In the heart of the world’s drug pharmacy, a single patent expiry date quietly rewrote the economics of one of the most consequential drug categories on the planet.
Semaglutide, the active molecule behind Novo Nordisk’s blockbuster Ozempic and Wegovy, lost its patent protection in India. Within 48 hours, more than fifteen generic versions had landed in the market. Within weeks, that number is expected to swell past fifty brands from over forty manufacturers, each one a bet that India’s chronic disease crisis represents the next great frontier in pharmaceutical history.
The numbers that frame this moment are staggering. According to the International Diabetes Federation, nearly 90 million adults in India were living with diabetes in 2024, a figure projected to cross 156 million by 2050.
Obesity rates have surged alongside: the ICMR-INDIAB study documented over 254 million adults with generalised obesity. Despite this, the Indian GLP-1 therapy market has remained a relatively niche segment, valued at around Rs 1,400 crore. The reason is simple and brutal. Novo Nordisk priced Ozempic between Rs 8,800 and Rs 11,175 per month, and Wegovy at up to Rs 16,400. In a country where long-term affordability is the central variable in whether patients actually complete a course of treatment, those numbers locked out a vast majority of the people who needed the drug most.
The patent cliff has changed that calculus overnight. Natco Pharma, one of the first movers, is offering its multi-dose vial format at Rs 1,290 per month, a starting price that would have seemed implausible even six months ago. Alkem Laboratories has entered with prefilled injections starting at Rs 1,800. Sun Pharma and Dr Reddy’s are operating at roughly 50% below Novo’s original prices, while smaller domestic players have pushed discounts to 80% and beyond. The scale of this price correction does not merely represent competitive positioning. It is, potentially, the single most significant expansion of access to a metabolic therapy in India’s medical history.
India’s pharmaceutical industry had been preparing for this moment with characteristic precision. Zydus Lifesciences entered into a co-marketing collaboration with Lupin, pairing Zydus’s manufacturing capability with Lupin’s deep distribution network. Natco partnered with Eris Lifesciences for commercial reach. Dr Reddy’s announced plans to launch 12 million pens in its first year, with an eye on 87 markets globally as semaglutide patents begin to fall in other countries through 2026 and beyond.
Mankind Pharma, targeting smaller cities and towns under its Samakind brand, is competing not just on price but on geography, aiming to reach patient populations that premium branded products never reached at all. Torrent Pharma has gone further still, introducing an oral semaglutide formulation, a potentially significant differentiator in a market where patient hesitancy around injections remains a real clinical barrier.
Novo Nordisk is not conceding the field. The Danish company cut Wegovy’s price by 37% in November 2025, ahead of the patent expiry, and has since repositioned its branded products through local partnerships.
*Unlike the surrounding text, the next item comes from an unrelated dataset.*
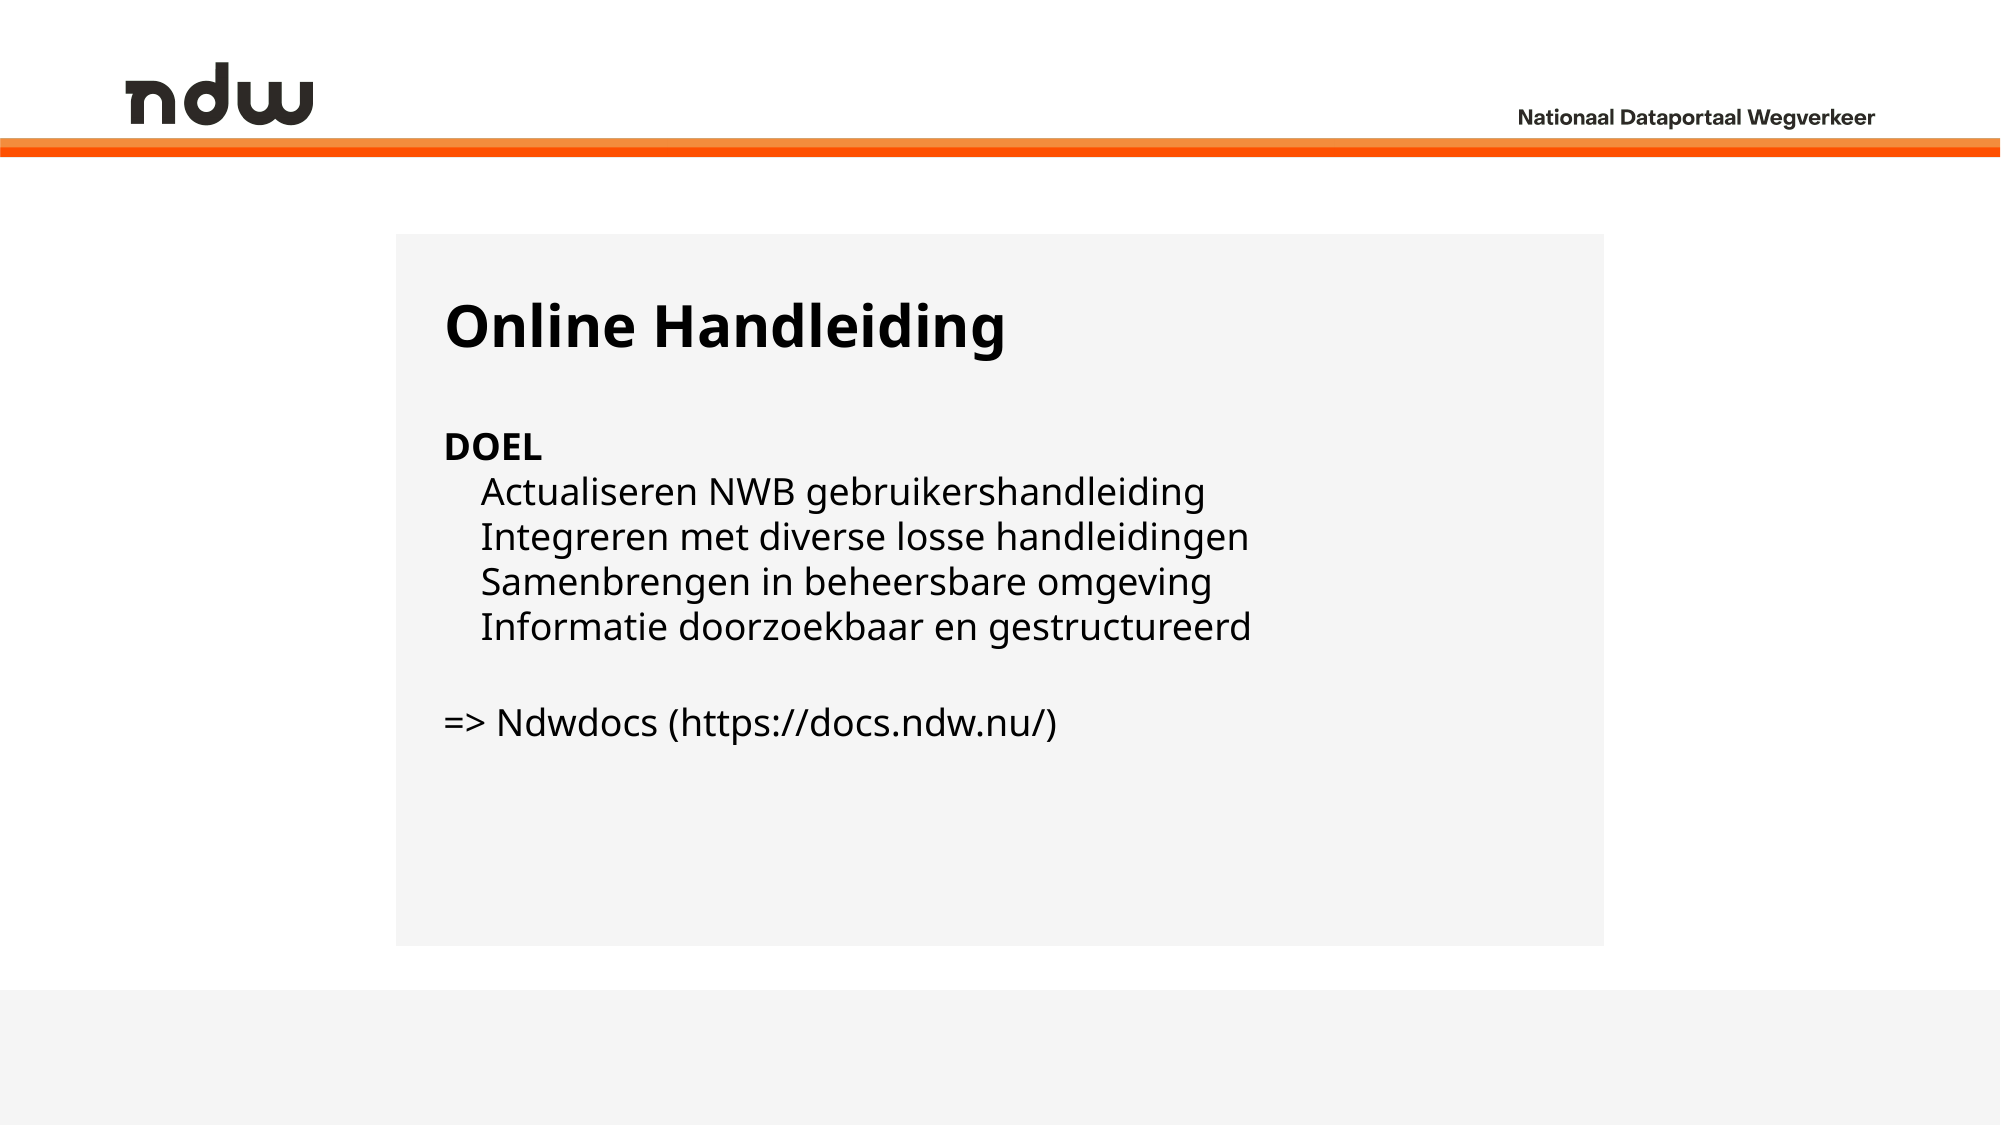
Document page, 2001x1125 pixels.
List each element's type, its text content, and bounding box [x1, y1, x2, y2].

Wegovy is being marketed as Poviztra through Emcure Pharma, and Ozempic as Extensior via Abbott India, both companies with deep-rooted physician and pharmacy relationships.
Vikrant Shrotriya, managing director of Novo Nordisk India, framed the strategy in terms of ecosystem value rather than price competition. The company is betting on clinical credibility, brand trust, and patient support infrastructure as the features that justify a continuing premium. Whether that moat holds in a market about to be flooded with fifty brands remains the defining question.
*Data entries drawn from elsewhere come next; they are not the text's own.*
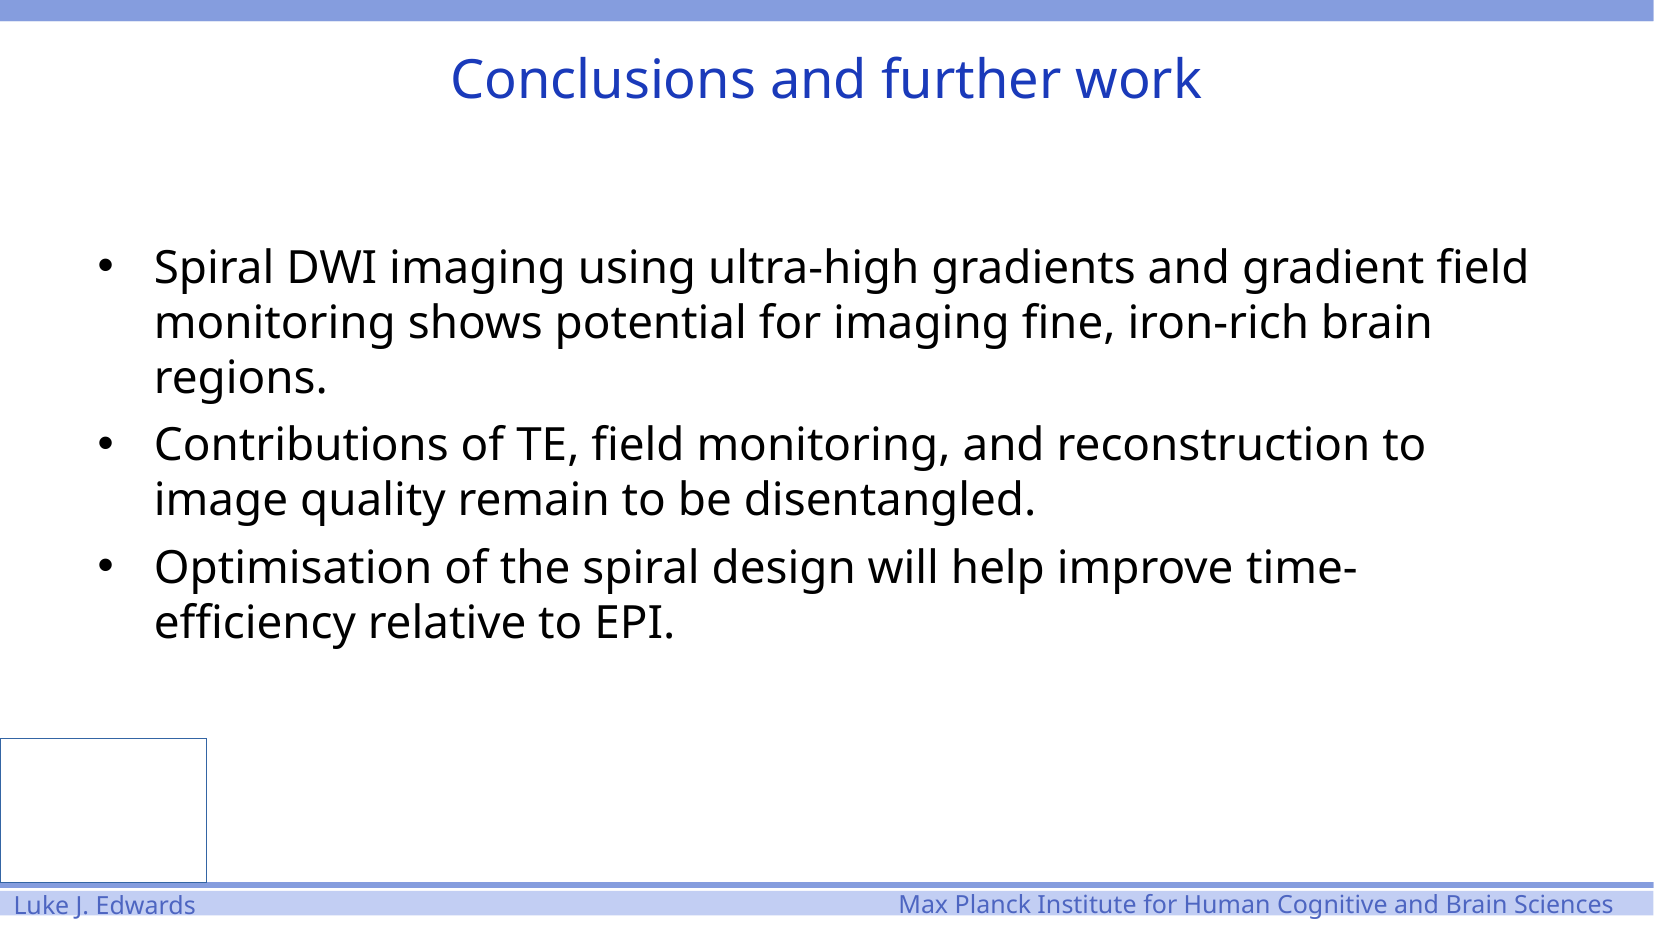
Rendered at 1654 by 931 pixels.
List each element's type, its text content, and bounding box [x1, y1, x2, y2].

title Conclusions and further work [82, 37, 1571, 166]
list Spiral DWI imaging using ultra-high gradients and gradient field monitoring shows potential for imaging fine, iron-rich brain regions. Contributions of TE, field monitoring, and reconstruction to image quality remain to be disentangled. Optimisation of the spiral design will help improve time-efficiency relative to EPI. [82, 229, 1571, 656]
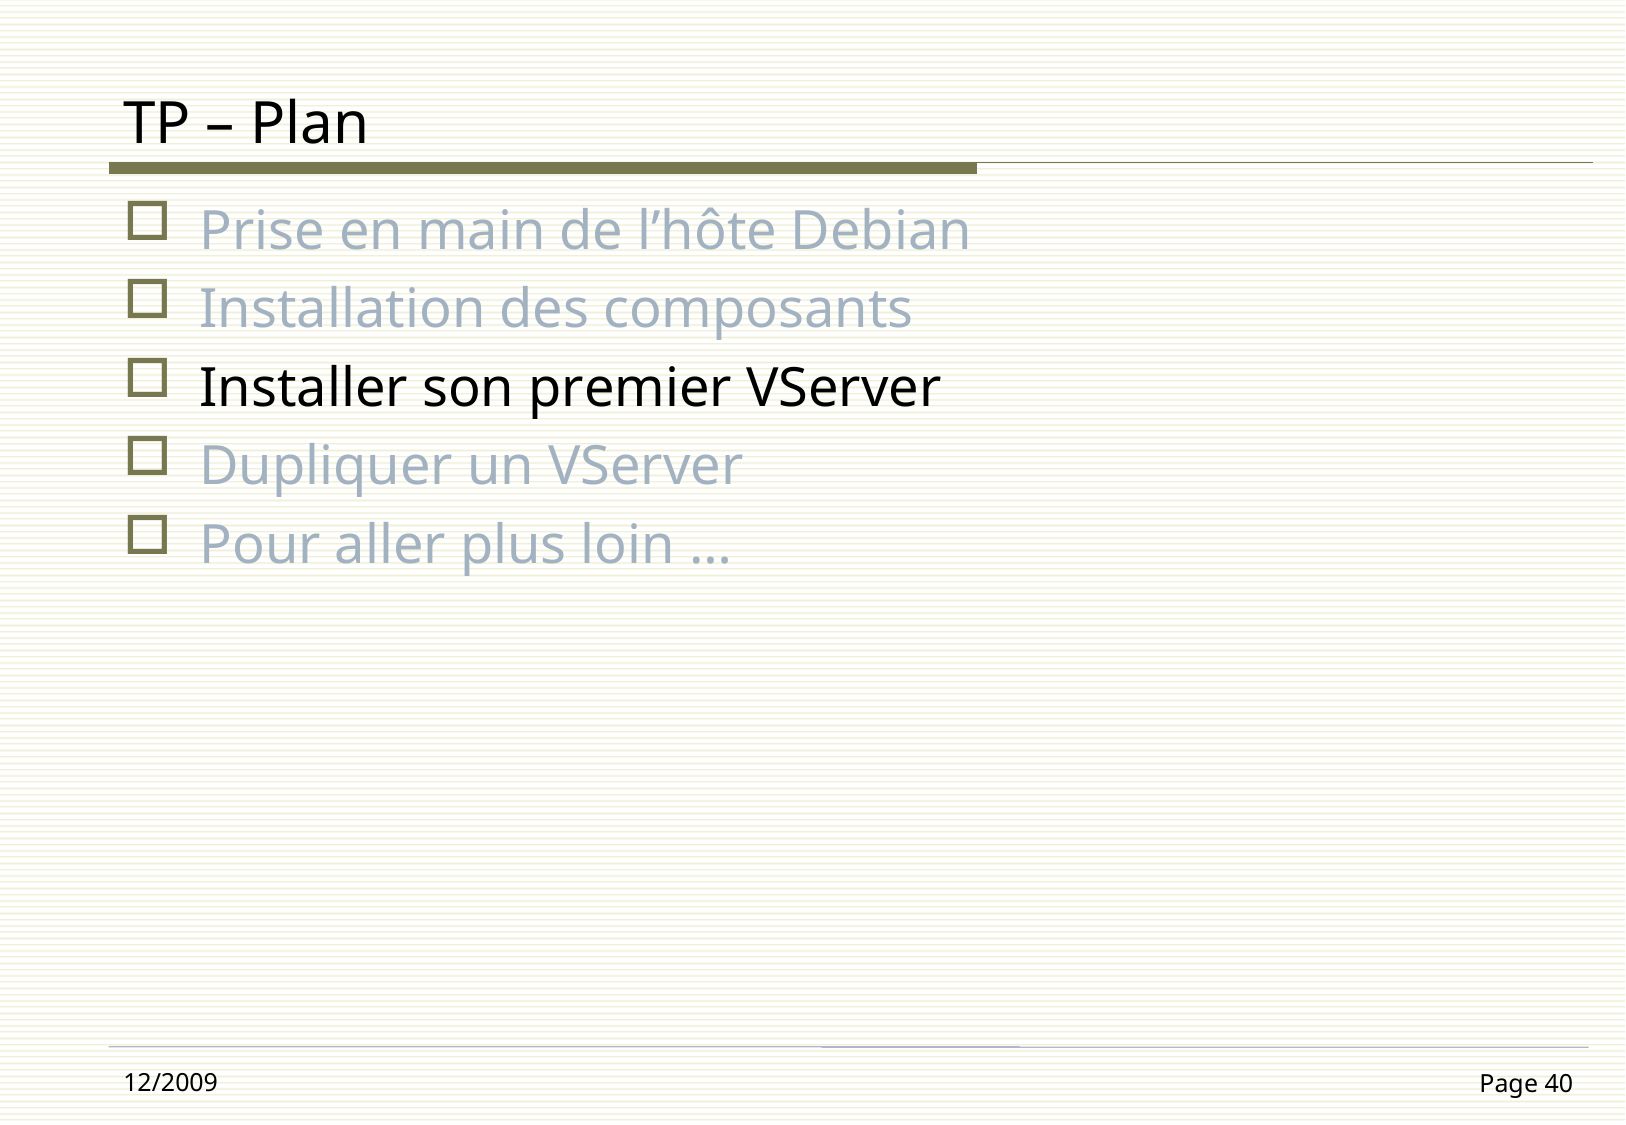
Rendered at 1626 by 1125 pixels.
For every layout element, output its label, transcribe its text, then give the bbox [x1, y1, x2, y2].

picture [0, 0, 1626, 1125]
list Prise en main de l’hôte Debian Installation des composants Installer son premier VServer Dupliquer un VServer Pour aller plus loin … [108, 187, 1595, 1035]
title TP – Plan [108, 12, 1596, 163]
The risks that accompany this opening are real and worth naming. Healthcare consultant Salil Kallianpur, speaking to Reuters, warned that falling prices and a proliferation of brands could give rise to direct pharmacy purchases without physician oversight, off-label use in urban lifestyle markets, poor dosage titration, and ultimately unmanaged side effects that damage patient outcomes and invite regulatory backlash.
Not all generic versions have received approval for both diabetes and obesity indications. Some are cleared for diabetes management alone, meaning real-world prescribing patterns and formal regulatory positioning may quickly diverge.
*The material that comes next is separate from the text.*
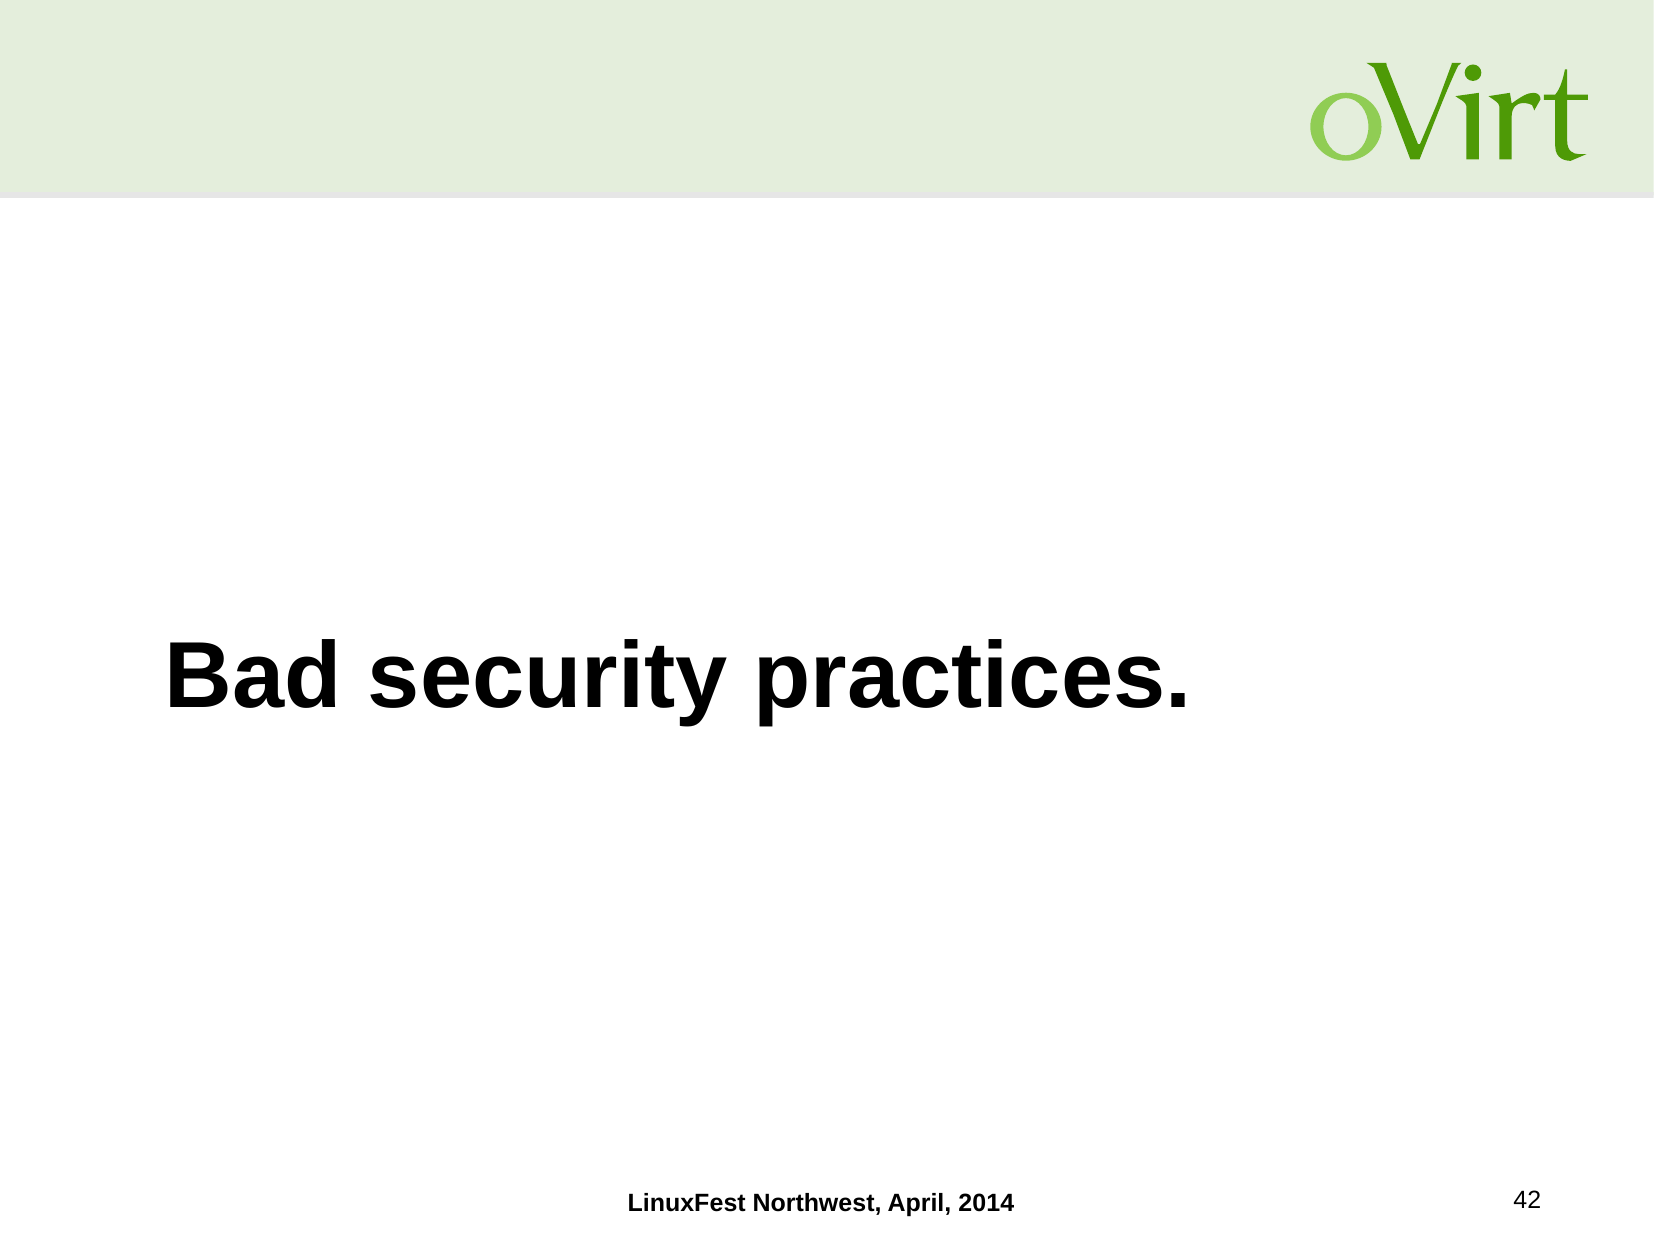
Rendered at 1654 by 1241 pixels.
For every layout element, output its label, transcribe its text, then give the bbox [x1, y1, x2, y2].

text_box Bad security practices. [150, 615, 1654, 750]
The broader significance of what India is experiencing is not lost on global observers. Semaglutide will not face generic competition in the United States until 2032, and European patent protection runs to a similar horizon. India has effectively become the proving ground for what a post-patent GLP-1 market looks like.
Analysts at Jefferies project the Indian semaglutide segment could grow to nearly Rs 12,000 crore by 2030. If the country can absorb this transition without a quality and safety crisis, it will have written a template that the rest of the developing world will follow as patents expire in Brazil, China, Canada, and Turkey through this decade.
India has long carried the title of the world’s pharmacy. This week, it is filling a prescription of its own.